OIs are caused by a variety of germs (viruses, bacteria, fungi, and parasites) and can be spread through the air, body fluids, contaminated food or water, and sexual contact. Some of the most common OIs in people with HIV include:

  • Herpes simplex virus 1 (HSV-1) infection—a viral infection that can cause eye inflammation, mouth and throat disease, genital herpes, and brain infections.
  • Salmonella infection—a bacterial intestinal infection.
  • Candidiasis (thrush)—a fungal infection of the mouth, bronchi, trachea, lungs, esophagus, or vagina.
  • Toxoplasmosis—a parasitic brain infection.
  • Pneumocystis pneumonia (PCP)—a lung infection caused by a fungus.
  • Tuberculosis—a bacterial lung infection that can also affect the kidneys, brain, skin, lymph nodes, and eyes.

OIs are less common now than they were in the early days of HIV and AIDS due to the development of antiretroviral therapy (ART), which reduces the amount of HIV in a person's body and strengthens their immune system. However, patients who present in the late stages of HIV or are unable to maintain viral suppression remain at high risk for OIs.

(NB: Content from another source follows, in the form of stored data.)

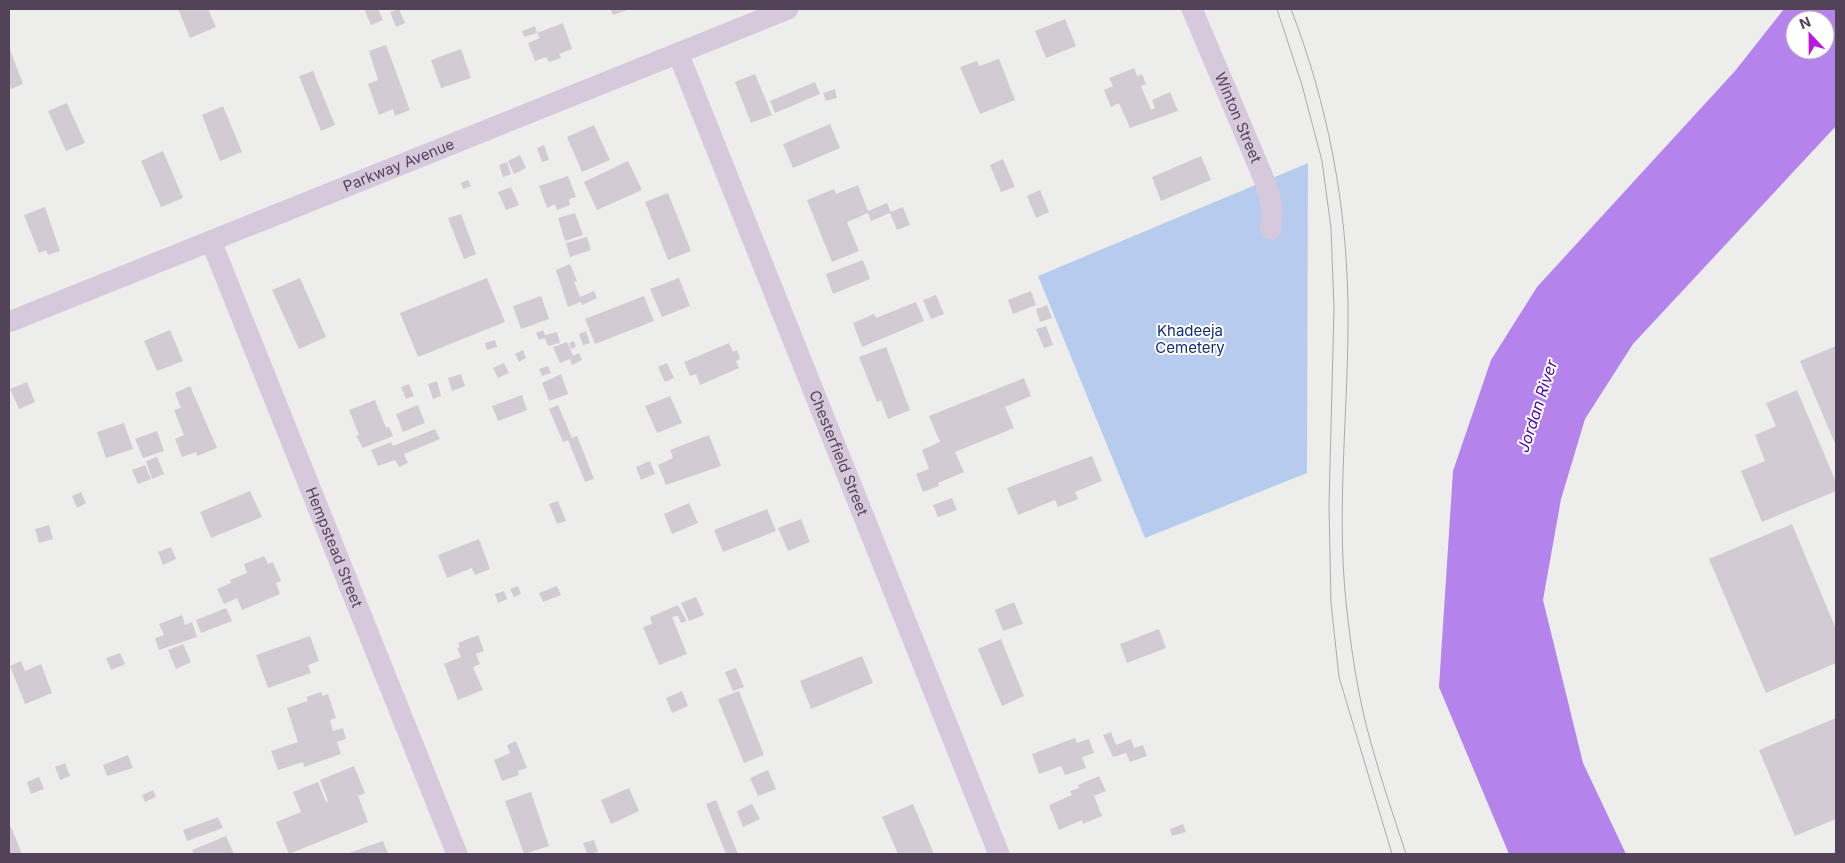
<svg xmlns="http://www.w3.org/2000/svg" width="1845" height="863" font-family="Inter,sans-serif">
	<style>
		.green { fill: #b7cbee }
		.water { fill: #b483ec; fill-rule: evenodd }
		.building { fill: #d2cbd3 }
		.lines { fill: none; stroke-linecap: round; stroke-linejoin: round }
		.minor { stroke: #d7c9dc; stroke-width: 21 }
		.tram { stroke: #afa7b0; stroke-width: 1 }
		.labels { text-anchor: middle; stroke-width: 4; stroke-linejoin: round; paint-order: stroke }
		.street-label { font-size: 15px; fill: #534359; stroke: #fff }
		.park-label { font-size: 15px; fill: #142d7a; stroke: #fff }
		.water-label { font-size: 16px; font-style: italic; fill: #520aa6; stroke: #fff }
	</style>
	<rect width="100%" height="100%" fill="#edeeeb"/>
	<path class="green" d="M1308 163 1307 473 1145 538 1038 276Z"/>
	<path class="water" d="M1784 9H1836V126L1633 344 1585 419 1561 499 1543 600 1583 763 1626 854H1509L1439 687 1453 471 1491 360 1537 287 1735 71ZM1795 20H1825V50H1795Z"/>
	<path class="building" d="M178 9H208L216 27 190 38Z
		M364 9H378L383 20 371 25Z
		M399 9 405 23 396 27 390 12Z
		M610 9H631L613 15Z
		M1065 19 1076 46 1046 58 1035 31Z
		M563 23 572 49 559 54 561 58 549 62 546 57 535 61 528 43 540 38 537 33Z
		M535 26 537 33 524 37 522 31Z
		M386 45 410 110 395 116 393 109 379 115 368 84 378 80 369 51Z
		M9 47 23 84 11 89 9 83Z
		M461 49 471 78 441 88 431 60Z
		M999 59 1015 100 980 114 960 67 977 61 979 66Z
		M1134 68 1137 76 1142 74 1146 84 1141 86 1151 110 1155 108 1152 100 1170 92 1178 111 1130 128 1119 103 1111 107 1104 90 1113 86 1109 78Z
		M313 71 335 125 321 131 299 76Z
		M755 74 772 115 751 123 735 82Z
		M815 82 820 94 775 113 770 101Z
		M835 89 837 98 826 101 823 93Z
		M67 103 85 143 66 151 48 111Z
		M223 106 242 152 220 161 202 115Z
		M830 124 840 148 793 168 783 144Z
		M594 125 610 160 582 172 567 137Z
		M544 145 549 160 542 162 537 148Z
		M163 151 183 198 161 207 141 161Z
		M520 155 526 168 514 174 508 161Z
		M1201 156 1211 180 1161 201 1152 177Z
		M1003 159 1015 187 1001 192 990 165Z
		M628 161 642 190 597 210 584 182Z
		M507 162 511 174 503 177 499 165Z
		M568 176 576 197 569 199 570 205 557 210 555 204 547 208 539 186Z
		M468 180 471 186 463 189 461 183Z
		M858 185 868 211 887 203 891 212 903 207 910 225 897 230 890 213 871 221 868 213 847 222 859 251 832 262 807 200 834 189 836 194Z
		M511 187 519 205 506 210 498 192Z
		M1040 190 1049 212 1036 218 1027 196Z
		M668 193 691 251 668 260 645 202Z
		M45 207 60 251 48 255 46 250 39 253 24 215Z
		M575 213 583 235 565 241 558 218Z
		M461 214 476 254 464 259 448 218Z
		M587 237 591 250 570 257 566 243Z
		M863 260 870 279 833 294 826 274Z
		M570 264 577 281 574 282 580 297 594 291 597 298 582 305 581 302 568 307 556 270Z
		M300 278 326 337 299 349 272 290Z
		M487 278 505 322 418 357 400 313Z
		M679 278 690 306 662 317 650 289Z
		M1031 291 1036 305 1013 314 1008 300Z
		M936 295 944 314 931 319 923 300Z
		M541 296 549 319 521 329 513 306Z
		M644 296 654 321 595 344 585 319Z
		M916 302 924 321 862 347 853 323 874 314 876 318Z
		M1047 305 1052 318 1040 322 1036 309Z
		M1046 326 1053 345 1044 348 1036 329Z
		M170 330 183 361 157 371 144 341Z
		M543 330 545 335 557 332 560 343 548 346 545 338 539 340 536 333Z
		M586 331 590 343 583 345 579 334Z
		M495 340 497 347 487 350 485 343Z
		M574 341 576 347 571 349 569 343Z
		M567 342 573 356 579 353 582 360 572 365 570 359 560 363 553 347Z
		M729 343 733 352 737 350 740 359 736 361 739 368 700 385 696 374 690 376 684 362Z
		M1836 346V446L1800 361Z
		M886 347 910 410 888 419 881 400 877 402 859 357Z
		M523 350 526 358 519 362 515 354Z
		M504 363 509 373 498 378 493 368Z
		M667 363 674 378 665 382 658 367Z
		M548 366 551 373 542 376 539 369Z
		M461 374 465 386 452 391 448 378Z
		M561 374 568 394 549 401 542 383Z
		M1024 378 1031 396 1005 407 1014 428 955 452 964 472 938 483 939 486 923 492 916 474 929 469 922 450 940 442 929 416Z
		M437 381 441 396 433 399 428 384Z
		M27 382 35 402 19 409 10 389Z
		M409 384 414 396 406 399 401 387Z
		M190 386 217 448 197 456 196 452 182 457 175 439 184 435 174 410 181 408 175 393Z
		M1797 390 1836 482V491L1762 522 1741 471 1765 461 1755 435 1776 426 1766 403Z
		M522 395 527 410 498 421 492 406Z
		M670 396 682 423 657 433 645 406Z
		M375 400 386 428 389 427 393 436 363 448 356 436 359 435 349 410Z
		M418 405 425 423 403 432 396 414Z
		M558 405 572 438 577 436 594 479 585 482 568 440 563 442 549 409Z
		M124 423 133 449 106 458 97 432Z
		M435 429 440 439 404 454 408 463 399 467 395 460 378 466 371 450 391 442 393 446Z
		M157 431 164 451 143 458 135 439Z
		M709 435 721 466 666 485 658 465 673 458 670 450Z
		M1092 456 1102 481 1075 492 1078 499 1058 507 1055 500 1018 515 1007 488Z
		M157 457 164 474 152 479 146 461Z
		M650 461 655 474 641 480 636 467Z
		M145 465 151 479 138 484 132 470Z
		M250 491 262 517 211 538 200 512Z
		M81 492 86 503 77 508 72 496Z
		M952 498 957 510 938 517 933 505Z
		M558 501 566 521 557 524 549 504Z
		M689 503 698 523 672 534 664 514Z
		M767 509 776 531 723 552 714 530Z
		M801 519 810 542 788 551 778 528Z
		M1792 524 1836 629V663L1766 693 1709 559Z
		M49 525 53 539 39 543 35 529Z
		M479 539 490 569 475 575 472 568 447 578 438 555Z
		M171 547 176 559 163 565 158 552Z
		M264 556 268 564 273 562 281 581 276 583 280 594 242 610 237 598 224 604 217 589 231 583 230 580 247 573 244 564Z
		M518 586 521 594 514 597 510 589Z
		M557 586 561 595 543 602 539 593Z
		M504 591 507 599 498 603 495 594Z
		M696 597 704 615 689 621 681 603Z
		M1014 602 1023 624 1003 631 995 610Z
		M678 605 687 621 681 623 678 616 672 617 687 654 659 665 643 627 652 624 650 617Z
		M226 608 232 621 201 633 196 620Z
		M182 615 185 625 192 622 197 637 159 650 155 638 164 635 159 624Z
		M1159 629 1166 648 1127 663 1120 644Z
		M478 635 484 651 476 654 480 664 473 667 483 690 458 700 444 664 461 657 457 648 460 647 458 643Z
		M310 636 319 661 308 665 311 673 268 688 256 655Z
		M1001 639 1024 696 1002 706 978 649Z
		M183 644 191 662 176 669 168 650Z
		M120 653 125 664 111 670 106 658Z
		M862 656 873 683 811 709 800 681Z
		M21 661 25 671 41 664 52 693 25 704 10 666Z
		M736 668 744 687 733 691 725 672Z
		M682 691 688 706 672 713 666 698Z
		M739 691 764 755 744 763 718 699Z
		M321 692 323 696 328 694 336 718 330 720 333 731 343 728 346 739 337 742 341 754 304 767 303 762 278 770 271 751 298 742 287 708 308 701 306 697Z
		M1836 718V819L1795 836 1759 750Z
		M1111 732 1116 745 1131 739 1134 748 1143 745 1147 756 1130 762 1126 753 1113 757 1103 735Z
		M1075 738 1077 743 1089 739 1094 753 1082 757 1086 768 1065 775 1061 766 1039 774 1032 754Z
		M516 741 527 768 518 771 519 775 502 781 494 760 510 753 507 745Z
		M128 755 133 768 107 776 103 765Z
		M65 763 70 776 60 780 55 767Z
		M354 766 365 793 358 796 368 822 289 854 276 822 301 812 293 792 318 782 326 802 328 801 320 780Z
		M768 770 776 789 758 796 750 778Z
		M1099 776 1106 791 1094 796 1102 816 1083 824 1082 820 1059 830 1049 805 1072 795 1070 791 1079 788 1078 785Z
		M39 777 44 789 31 794 27 782Z
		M629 788 639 811 611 824 601 800Z
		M153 790 156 797 145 802 142 795Z
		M531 792 549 846 524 854 505 801Z
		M716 800 738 854H726L706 804Z
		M752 804 760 819 743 827 737 811Z
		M913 804 934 854H898L882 817Z
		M218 817 223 828 187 841 183 830Z
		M1183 824 1186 832 1172 836 1170 829Z
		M11 827 22 854H9V828Z
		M226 836 234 854H194L192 850Z
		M594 840 598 852 587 854 583 843Z
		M383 841 388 854H347L363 848Z"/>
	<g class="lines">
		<g class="minor">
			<path id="s1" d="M1192 9 1266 184 1272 207 1271 229"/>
			<path id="s2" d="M678 53 999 854"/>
			<path id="s3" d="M211 241 457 854"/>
			<path id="s4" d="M9 322 788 9"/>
		</g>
		<path class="tram" d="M1277 9 1302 85 1322 161 1331 228 1334 309 1329 505 1331 603 1339 677 1392 854
			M1291 9C1328 105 1347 205 1348 308 1349 406 1336 505 1346 602 1351 649 1358 698 1371 743 1381 780 1394 817 1406 854"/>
	</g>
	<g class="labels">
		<g class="street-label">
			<text dy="5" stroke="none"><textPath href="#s1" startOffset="118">Winton Street</textPath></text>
			<text dy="5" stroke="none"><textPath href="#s4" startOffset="420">Parkway Avenue</textPath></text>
			<text dy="5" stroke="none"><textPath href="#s2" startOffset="431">Chesterfield Street</textPath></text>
			<text dy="5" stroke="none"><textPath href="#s3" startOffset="330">Hempstead Street</textPath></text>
		</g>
		<g class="park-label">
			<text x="1190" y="336">Khadeeja<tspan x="1190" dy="17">Cemetery</tspan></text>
		</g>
		<g class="water-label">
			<text transform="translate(1537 406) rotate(-72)" y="6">Jordan River</text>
		</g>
	</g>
	<rect width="1845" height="863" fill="none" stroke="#534359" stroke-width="20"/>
	<g transform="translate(1810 35) rotate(338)"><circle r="24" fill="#ffffff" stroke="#bab4bd"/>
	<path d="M0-4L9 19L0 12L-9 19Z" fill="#ba16de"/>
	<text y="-8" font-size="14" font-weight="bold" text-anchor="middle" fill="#534359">N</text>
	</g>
</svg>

To reduce their risk of getting an OI, people with HIV can take HIV medicines as prescribed, use condoms during sexual activity, avoid sharing drug injection equipment, and practice good hygiene, especially after contact with human or animal feces.

Frequently asked questions

The CDC classification system for HIV infection is the medical classification system used by the United States Centers for Disease Control and Prevention (CDC) to classify HIV disease and infection.

According to the US CDC, a person has AIDS if they are infected with HIV and have a CD4+ T-cell count below 200 cells per milliliter of blood or develop certain illnesses, sometimes called opportunistic infections.

The CDC classification system for HIV infection has a separate set of criteria for children, as standard anti-HIV IgG antibody tests cannot be used to reliably indicate a child's infection status before 18 months of age. HIV-infected children are classified into mutually exclusive categories according to three parameters that reflect the stage of the child's disease.

The Walter Reed staging system of HIV infection classifies patients based on CD4 counts, skin-test responsiveness, lymphadenopathy, oral candidiasis, and opportunistic infections. The World Health Organization (WHO) has also developed a case definition for AIDS that describes the clinical conditions arising from immune deficiency.

The CDC classification system for HIV infection has been updated since its inception in 1986. For example, in 1993, the CDC added pulmonary tuberculosis, recurrent pneumonia, and invasive cervical cancer to the list of clinical conditions. In 1994, a revised classification system for HIV infection in children was developed, replacing the pediatric HIV classification system from 1987.